---- DATA FOR REVIEW

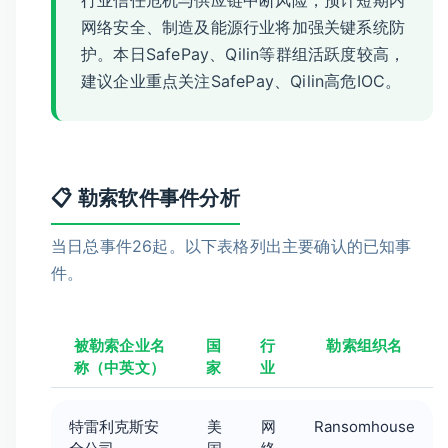
行业信任危机与供应链中断风险，预计短期内
网络安全、制造及能源行业将加强关键系统防
护。本日SafePay、Qilin等群组活跃度较高，
建议企业重点关注SafePay、Qilin高危IOC。
📋 勒索软件事件分析
当日总事件26起。以下表格列出主要确认的已知事
件。
被勒索企业名
国
行
勒索组织名
称（中英文）
家
业
特雷利克斯安
美
网
Ransomhouse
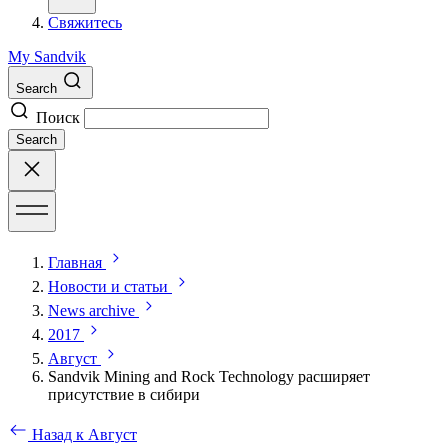
Свяжитесь
My Sandvik
Search
Поиск
Search
Главная
Новости и статьи
News archive
2017
Август
Sandvik Mining and Rock Technology расширяет
присутствие в сибири
Назад к Август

--------

> [PROBLEM DETAILS]:
Copy down each line in the entries that has the word "Sandvik".

> [RESPONSE TO THE EXERCISE]:
My Sandvik
Sandvik Mining and Rock Technology расширяет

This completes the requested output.